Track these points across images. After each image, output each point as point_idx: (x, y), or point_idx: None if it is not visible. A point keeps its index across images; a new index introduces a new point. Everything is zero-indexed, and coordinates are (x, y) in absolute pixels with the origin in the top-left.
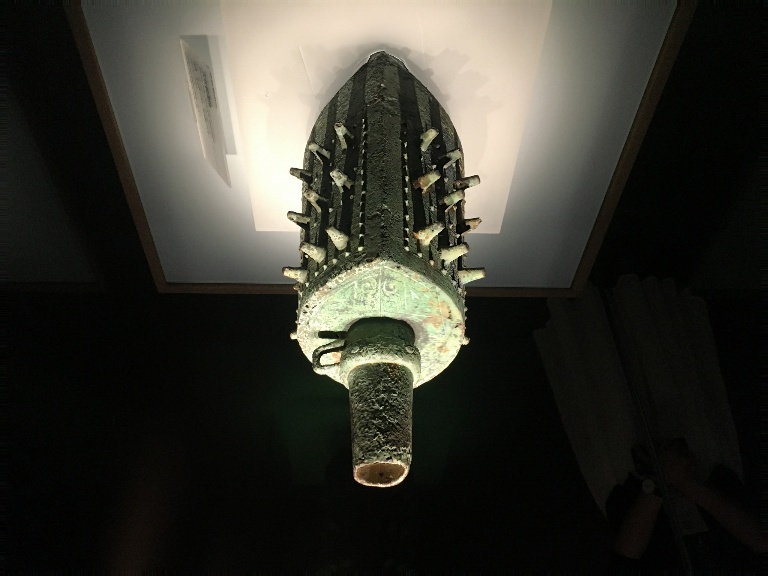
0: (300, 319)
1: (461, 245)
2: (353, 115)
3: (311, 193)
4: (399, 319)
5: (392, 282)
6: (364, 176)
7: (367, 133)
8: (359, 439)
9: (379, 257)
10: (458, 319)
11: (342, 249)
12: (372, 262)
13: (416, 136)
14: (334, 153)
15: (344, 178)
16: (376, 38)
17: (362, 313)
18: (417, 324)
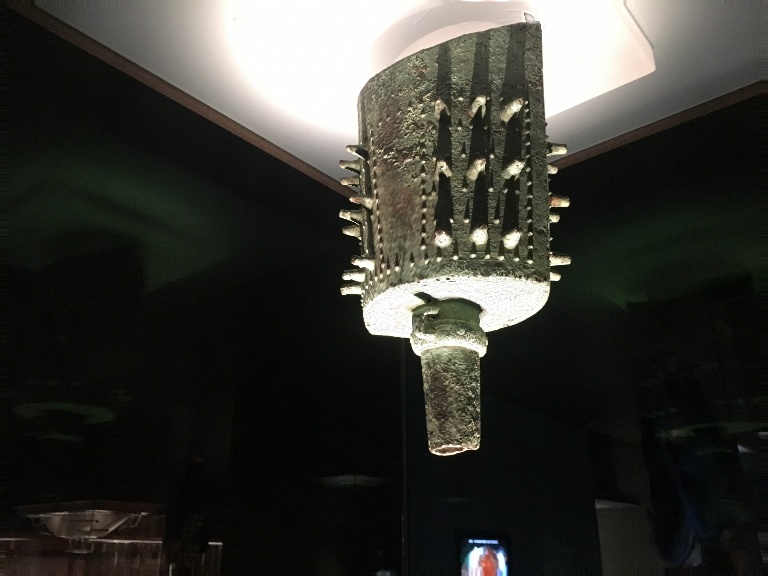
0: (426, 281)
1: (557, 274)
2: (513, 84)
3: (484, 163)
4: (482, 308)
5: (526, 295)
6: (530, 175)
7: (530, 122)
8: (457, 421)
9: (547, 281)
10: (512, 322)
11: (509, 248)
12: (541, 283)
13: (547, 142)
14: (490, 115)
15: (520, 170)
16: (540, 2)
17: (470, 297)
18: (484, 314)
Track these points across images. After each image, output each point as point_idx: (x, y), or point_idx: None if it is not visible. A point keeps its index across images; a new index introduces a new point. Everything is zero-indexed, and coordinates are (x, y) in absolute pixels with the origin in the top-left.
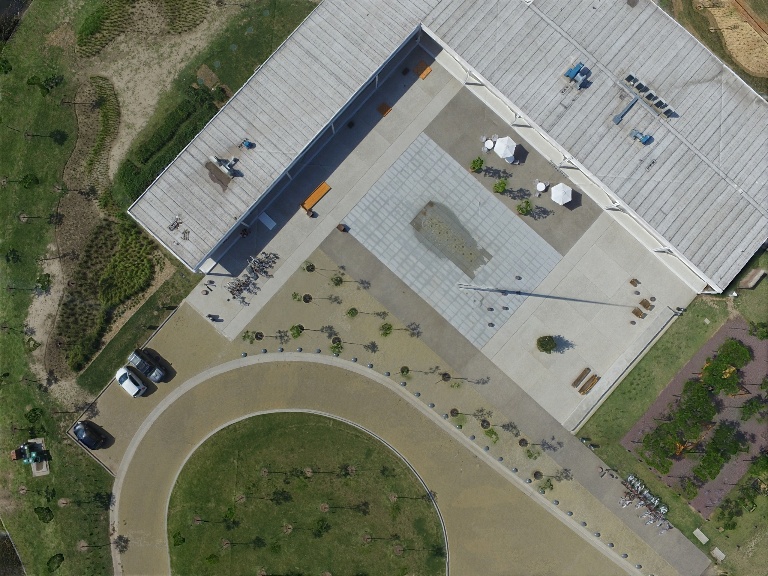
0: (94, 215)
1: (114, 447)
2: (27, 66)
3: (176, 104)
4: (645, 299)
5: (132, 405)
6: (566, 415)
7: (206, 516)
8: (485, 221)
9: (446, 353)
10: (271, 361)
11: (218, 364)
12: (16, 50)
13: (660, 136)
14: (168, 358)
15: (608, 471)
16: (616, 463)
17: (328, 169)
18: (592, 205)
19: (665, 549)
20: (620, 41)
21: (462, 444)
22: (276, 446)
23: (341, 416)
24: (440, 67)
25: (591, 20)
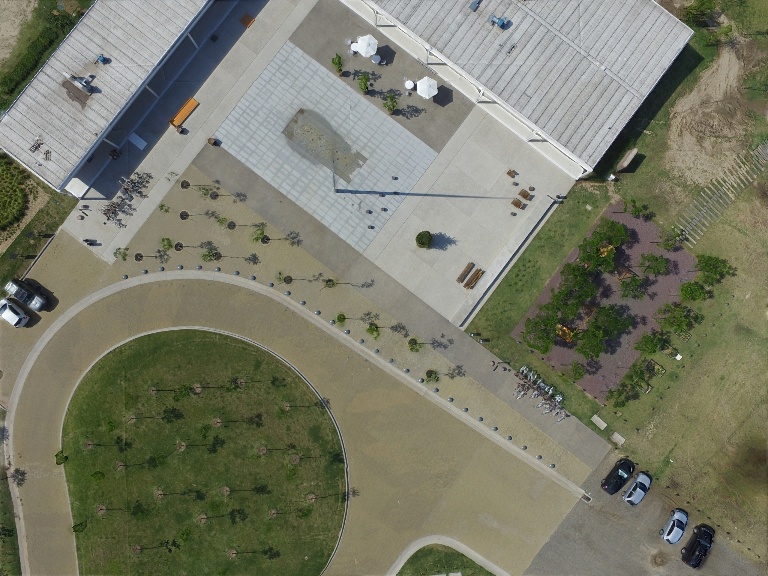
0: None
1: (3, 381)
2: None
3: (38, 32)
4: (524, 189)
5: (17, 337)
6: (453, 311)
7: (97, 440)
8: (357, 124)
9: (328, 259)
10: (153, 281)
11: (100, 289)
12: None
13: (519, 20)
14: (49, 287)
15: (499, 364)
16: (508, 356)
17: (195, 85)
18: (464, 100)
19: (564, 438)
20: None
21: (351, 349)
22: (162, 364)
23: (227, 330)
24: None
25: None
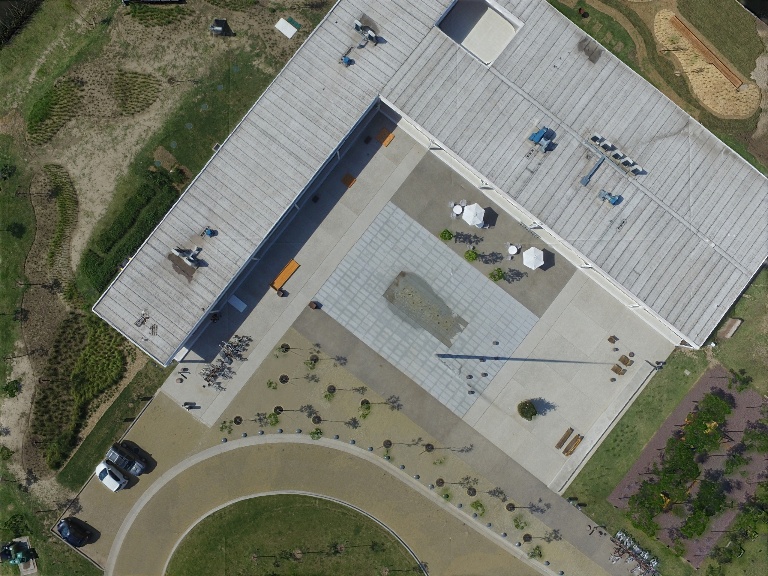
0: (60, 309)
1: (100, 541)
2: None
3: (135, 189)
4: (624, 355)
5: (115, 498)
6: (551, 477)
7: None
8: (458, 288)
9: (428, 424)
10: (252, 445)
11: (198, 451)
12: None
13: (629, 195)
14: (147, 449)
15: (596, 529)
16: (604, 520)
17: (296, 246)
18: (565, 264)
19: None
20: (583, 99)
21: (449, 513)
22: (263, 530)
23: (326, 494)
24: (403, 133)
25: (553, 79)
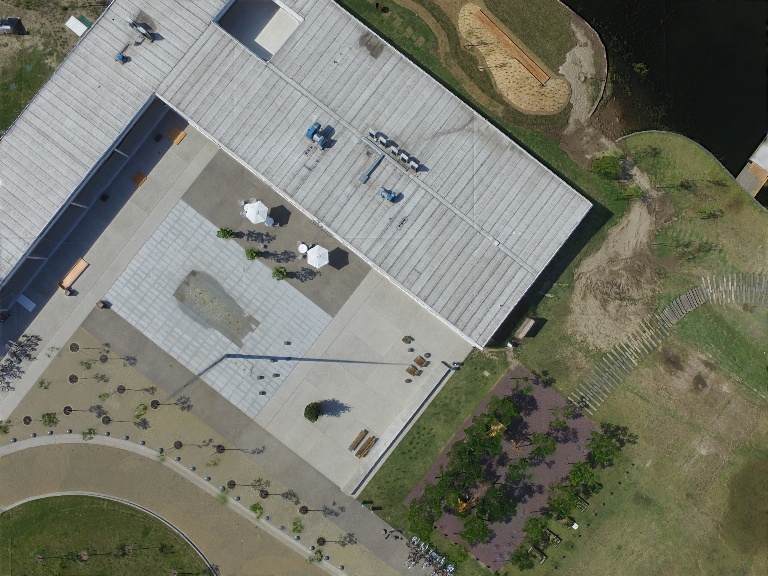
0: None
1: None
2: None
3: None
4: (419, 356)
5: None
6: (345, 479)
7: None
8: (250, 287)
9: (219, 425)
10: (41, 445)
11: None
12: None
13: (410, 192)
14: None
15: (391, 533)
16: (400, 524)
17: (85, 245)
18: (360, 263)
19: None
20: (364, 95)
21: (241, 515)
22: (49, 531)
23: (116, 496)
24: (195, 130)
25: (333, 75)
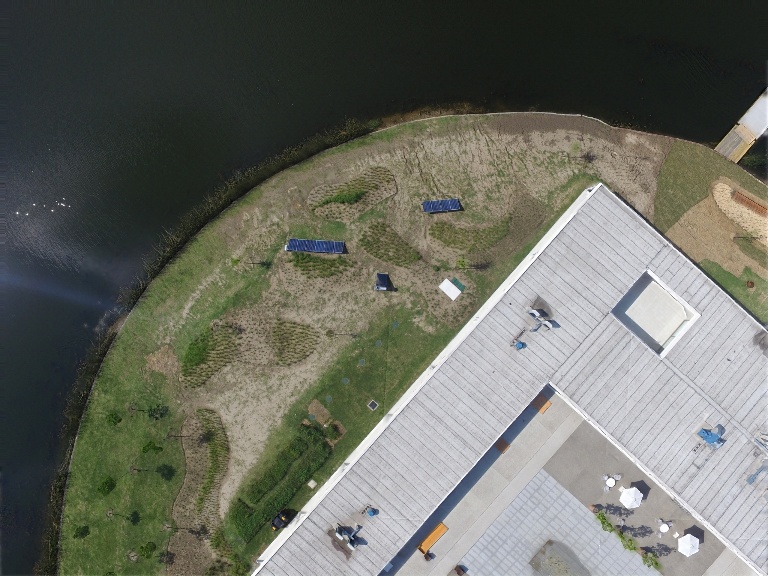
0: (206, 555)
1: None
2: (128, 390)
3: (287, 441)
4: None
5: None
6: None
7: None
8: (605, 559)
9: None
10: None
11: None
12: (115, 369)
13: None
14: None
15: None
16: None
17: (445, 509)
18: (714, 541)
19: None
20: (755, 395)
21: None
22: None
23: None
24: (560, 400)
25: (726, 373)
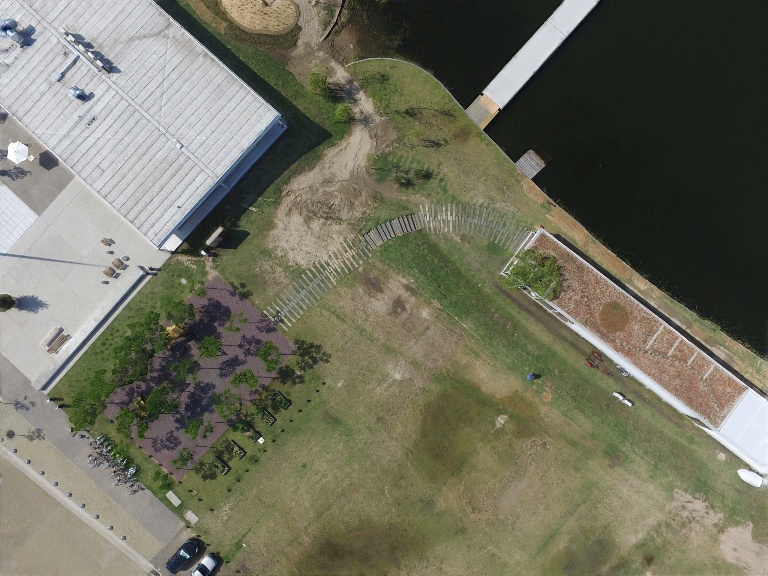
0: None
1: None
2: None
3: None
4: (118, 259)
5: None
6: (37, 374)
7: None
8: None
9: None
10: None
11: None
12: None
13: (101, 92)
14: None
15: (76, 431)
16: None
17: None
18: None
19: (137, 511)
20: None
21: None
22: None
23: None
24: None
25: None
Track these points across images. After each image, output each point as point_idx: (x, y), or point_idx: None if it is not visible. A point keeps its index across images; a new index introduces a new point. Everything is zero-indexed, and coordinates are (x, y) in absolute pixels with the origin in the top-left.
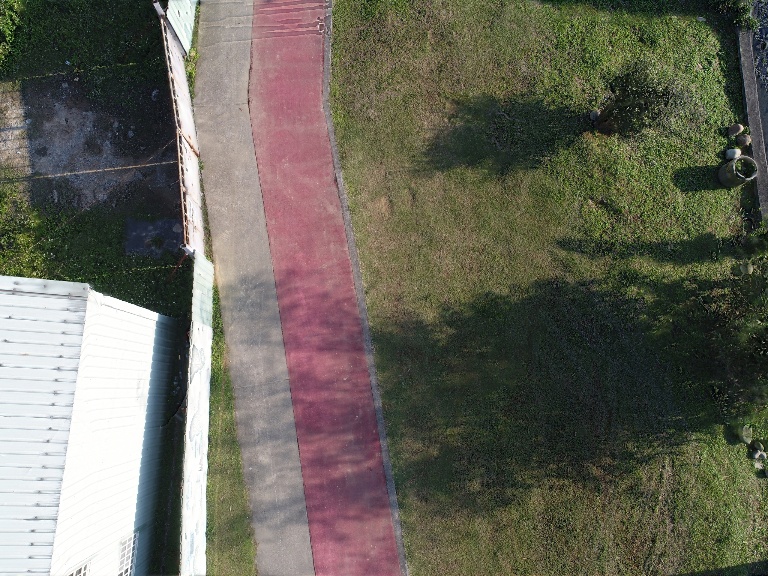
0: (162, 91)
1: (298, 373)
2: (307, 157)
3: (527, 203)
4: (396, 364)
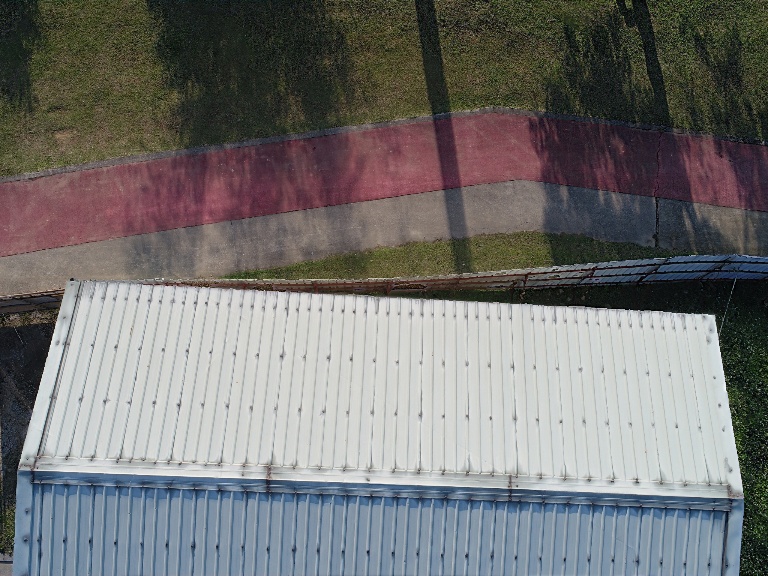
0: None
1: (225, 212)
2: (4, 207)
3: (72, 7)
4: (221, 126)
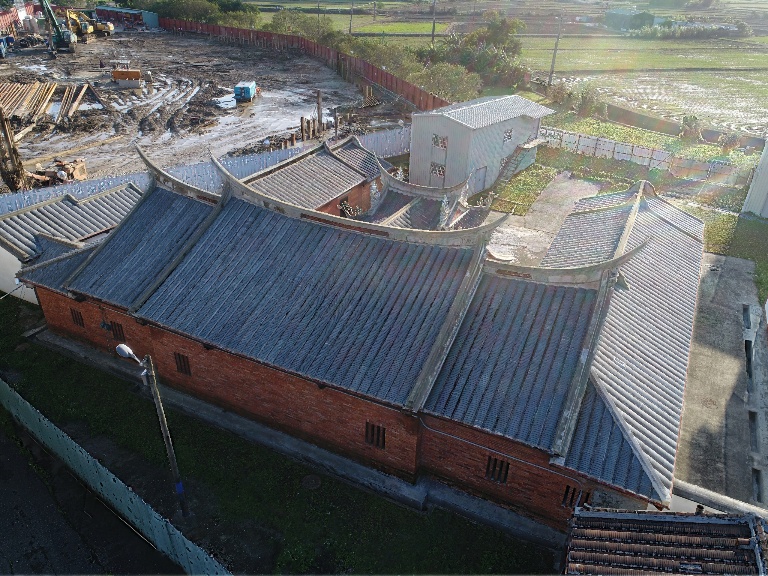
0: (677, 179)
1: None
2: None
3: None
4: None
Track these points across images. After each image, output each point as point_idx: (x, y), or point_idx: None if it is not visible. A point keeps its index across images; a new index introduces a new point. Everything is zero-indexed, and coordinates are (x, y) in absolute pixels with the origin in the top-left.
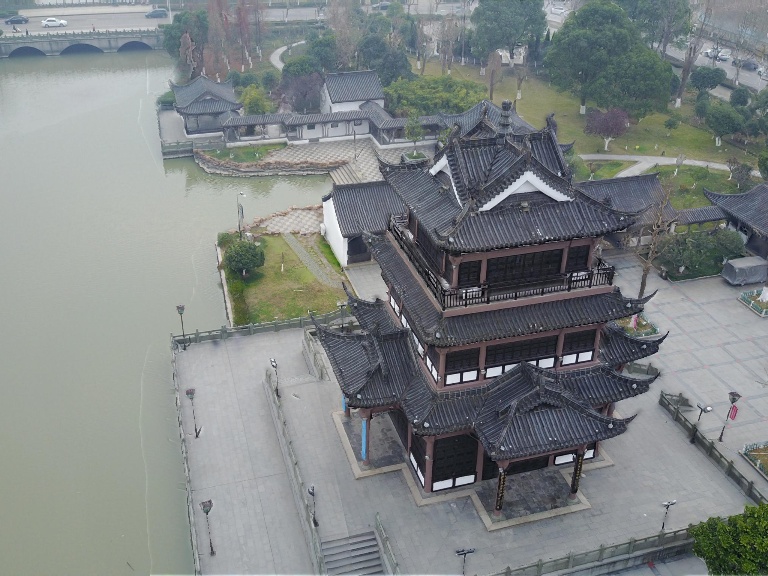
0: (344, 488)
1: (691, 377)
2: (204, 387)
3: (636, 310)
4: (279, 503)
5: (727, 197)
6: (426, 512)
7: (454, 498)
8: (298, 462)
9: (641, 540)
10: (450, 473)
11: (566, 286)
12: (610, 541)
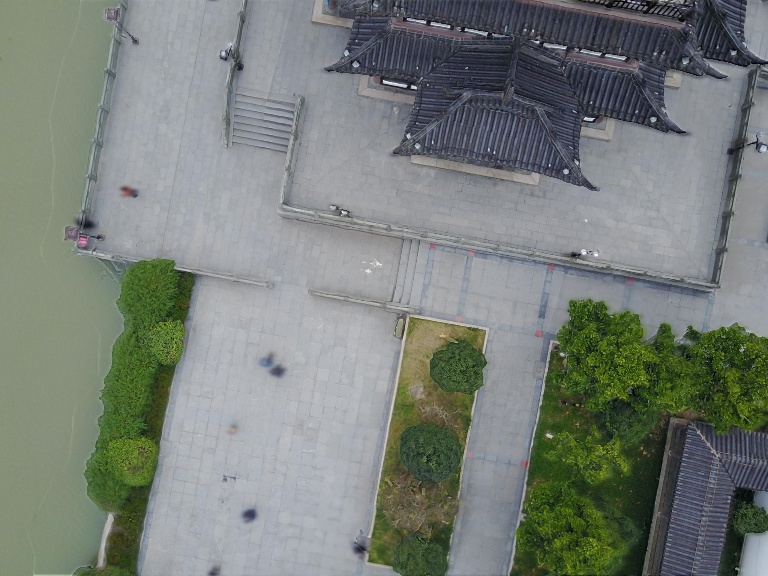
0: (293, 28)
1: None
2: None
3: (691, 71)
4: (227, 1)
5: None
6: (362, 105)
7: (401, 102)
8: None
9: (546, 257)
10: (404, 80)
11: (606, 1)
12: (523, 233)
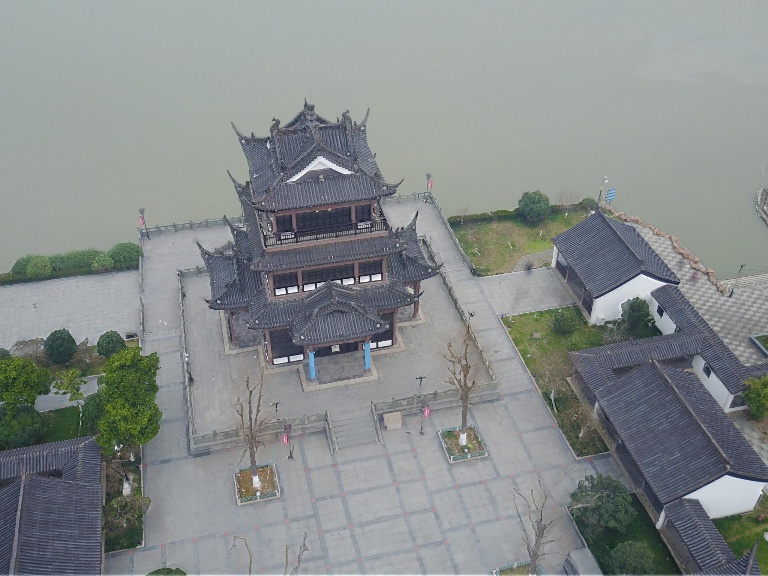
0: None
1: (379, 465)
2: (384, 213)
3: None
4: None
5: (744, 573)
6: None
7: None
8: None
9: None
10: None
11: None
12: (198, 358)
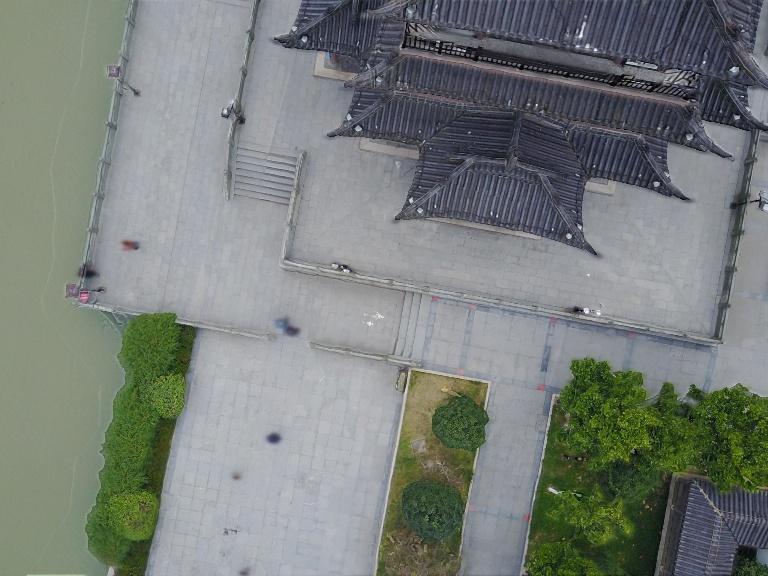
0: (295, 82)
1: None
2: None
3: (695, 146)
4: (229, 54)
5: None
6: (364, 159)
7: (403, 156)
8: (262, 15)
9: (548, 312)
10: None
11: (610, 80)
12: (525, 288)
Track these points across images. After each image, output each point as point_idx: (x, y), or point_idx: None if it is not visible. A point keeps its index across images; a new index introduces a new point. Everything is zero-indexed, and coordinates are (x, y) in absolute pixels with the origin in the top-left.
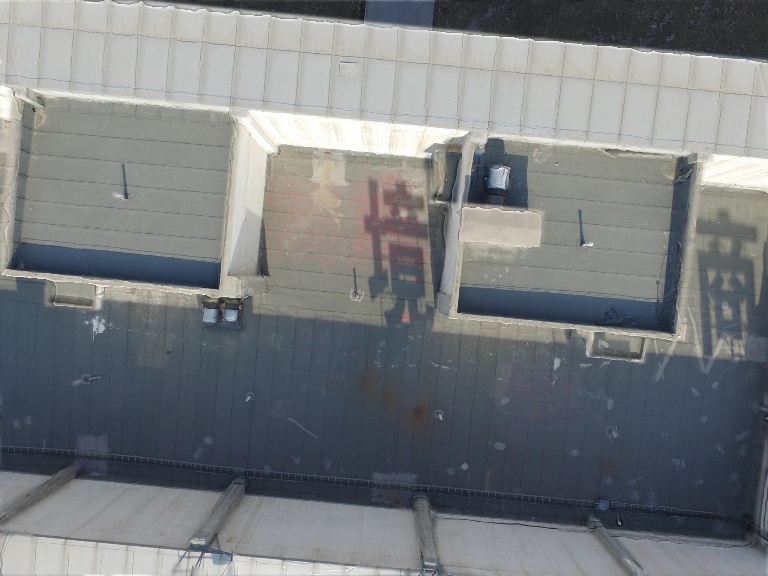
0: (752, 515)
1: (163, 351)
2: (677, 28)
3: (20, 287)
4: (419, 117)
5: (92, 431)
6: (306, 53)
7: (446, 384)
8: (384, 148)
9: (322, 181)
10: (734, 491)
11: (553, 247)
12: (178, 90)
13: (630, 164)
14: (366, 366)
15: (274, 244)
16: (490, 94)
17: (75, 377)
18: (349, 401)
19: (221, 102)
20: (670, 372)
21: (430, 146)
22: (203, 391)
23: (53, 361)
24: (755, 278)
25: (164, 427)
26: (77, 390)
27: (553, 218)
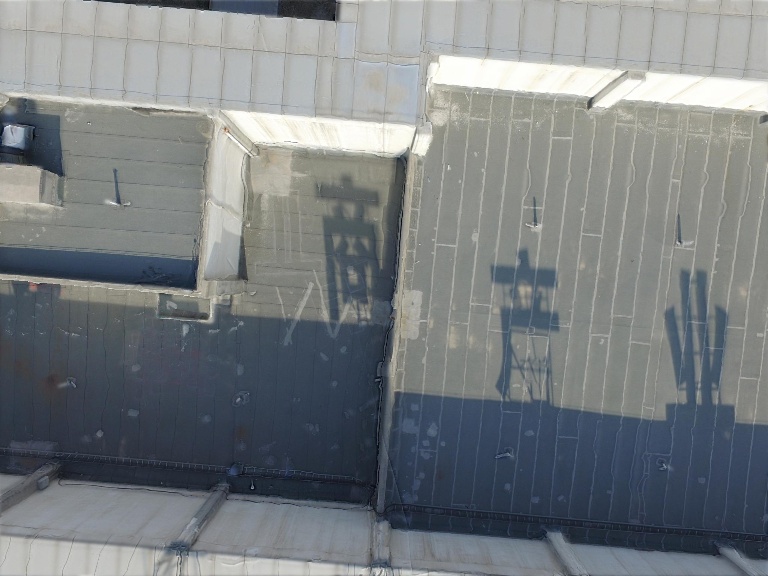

------------------------------------------------------------

INSTRUCTIONS FOR THE TASK = Copy the material from its start through the line containing "16: (540, 2)", changing "top-left" to "upper-left" and leaving everything else unchanged. Leave the pictures out.

THE SOLUTION =
Track these points across images. After each image, output each point as point_idx: (x, y), or point_idx: None if it is not visible. A point keeps its index across images; a new index introduces a new point. Everything is zero-indexed, and coordinates are (x, y) in absolute pixels with the origin in the upper-left.
0: (300, 319)
1: (461, 245)
2: (353, 115)
3: (311, 193)
4: (399, 319)
5: (392, 282)
6: (364, 176)
7: (367, 133)
8: (359, 439)
9: (379, 257)
10: (458, 319)
11: (342, 249)
12: (372, 262)
13: (416, 136)
14: (334, 153)
15: (344, 178)
16: (376, 38)
17: (362, 313)
18: (417, 324)
0: (426, 281)
1: (557, 274)
2: (513, 84)
3: (484, 163)
4: (482, 308)
5: (526, 295)
6: (530, 175)
7: (530, 122)
8: (457, 421)
9: (547, 281)
10: (512, 322)
11: (509, 248)
12: (541, 283)
13: (547, 142)
14: (490, 115)
15: (520, 170)
16: (540, 2)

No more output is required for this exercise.